Eddie-baby broke free and ran for it. Both the militia and the auxiliaries took off after him. Eddie-baby didn't get very far – an unfortunate consequence of being very drunk. They knocked him down without too much trouble, kicked him several times with their boots, picked him up, dragged him back to the substation, and then realized that he was the same minor who had stuck a hunting knife into their comrade, their comrade who had been taken away in an ambulance and about whom the doctors had said that the wound wasn't dangerous, that he "would live," even though his lung was punctured. When they realized who Eddie was, they started to beat him in earnest, seriously and methodically, obviously intent on beating him to death. Just as they had done to other people on other occasions. It was Eddie-baby's very bad luck to fall into their clutches only half an hour after the business with the knife.

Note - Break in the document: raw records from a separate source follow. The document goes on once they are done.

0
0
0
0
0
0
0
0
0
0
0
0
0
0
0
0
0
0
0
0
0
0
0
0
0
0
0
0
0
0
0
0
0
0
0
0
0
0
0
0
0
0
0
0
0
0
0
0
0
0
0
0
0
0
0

After several good blows, Eddie-baby fell down on the flagstone substation floor, where the only thing he could do was to cover his head with his arms to protect it and hope for the best. If Eddie-baby had believed in God, he probably would have prayed, but the only place God could be found in Saltovka, in Tyurenka, or in Krasnozavodsk Park and its environs was in the heads of addle-brained old women. Neither the militia nor Eddie-baby and his friends needed God in their lives or in the exercise of their uncomplicated mutual hostilities. "The main thing is to keep them from hitting my head," Eddie-baby thought while lying on the stone floor and taking the blows from the heavy militia boots. With that thought about his precious head he lost consciousness.
24
Eddie-baby came to in a militia cell and could barely manage to get to the toilet, even though accompanied by the duty officer. Subsequent events followed the routine of obligatory tedium that is the same for militia and police departments the world over; namely, one after another the civilian employees of the militia arrived, usually gray-faced blonds conspicuously worn by life, while the hoodlums and criminals arrested the night before asked to go to the toilet or wanted something to drink. The duty officers' first cigarettes of the morning stank disgustingly, the prisoners in the cells groaned, blew their noses, stamped their feet, and swore at each other, although lazily for the time being. An ordinary, typically monstrous, dirty gray militia Monday morning had begun.
There could have been a lot more jail mornings like that in Eddie-baby's life, but if you're lucky, you're lucky. Eddie-baby was sitting stupidly on the bench in his cell, on his right the fat Uncle Fedya, a jerk who'd been arrested the night before for going after his wife with an ax, and on his left some guy who had been arrested "for no reason at all." Eddie-baby knew that ninety percent of the people who find themselves in militia cells on Monday morning will tell you that they've been arrested for no reason at all. Eddie-baby sat there while fate in the person of Major Ivan Sakharov, just back from vacation and still rested and fresh, was already drawing near, accompanied by an obsequious duty officer carrying the arrest log. After his vacation, Major Sakharov was full of determination to bring order to his precinct once and for all. Normally, he lowered himself to the dirty business of checking on the prisoners no more than once a month.